The idea sounds a little ludicrous at first, but heading down the wrong path or examining an incorrect hypothesis can be an important step to creativity and innovation.  This is true for three reasons:

  1. The process of attempting to prove an idea that turns out to be false or unfounded can generate a lot of information.  Independent of the original, unproven hypothesis, this data can be extremely useful to other, often unrelated enquiries.
  2. Sometimes, the original idea is incorrect, but not totally without merit.  In his book Rethink, Steven Poole points out that scientific discoveries often come about when an idea or a hypothesis needs to be re-thought or re-examined and another path forward conceived.
  3. Being wrong is also extremely useful to highlight what we don’t know. Steven Poole claims that what we don’t know is as important as what we do know to idea advancement.

This last point is particularly intriguing – and important.  How do we zero-in on what we don’t know?  In the realm of all that’s unknown, what do we want or need to find out?  Sound confusing?  The desire to fill in the knowledge gaps is at the heart of curiosity – when we want to solve the puzzle of the unknown.
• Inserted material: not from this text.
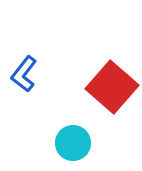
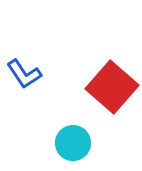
blue L-shape: rotated 72 degrees counterclockwise
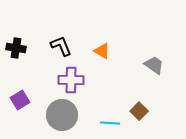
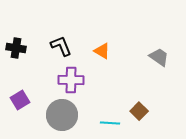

Steven Poole says that the key here is a reasonable gap in knowledge.  If the gaps are too big or too numerous, the scope of what is unknown is potentially limitless.  That’s a curiosity-killer.  A reasonable gap motivates us to find the answer to complete the idea.  This is where creative strategy comes in.  Conferring with others, Socratic questioning and well-managed brainstorming allow us to identify knowledge gaps that can pique our curiosity and lead to creative thinking.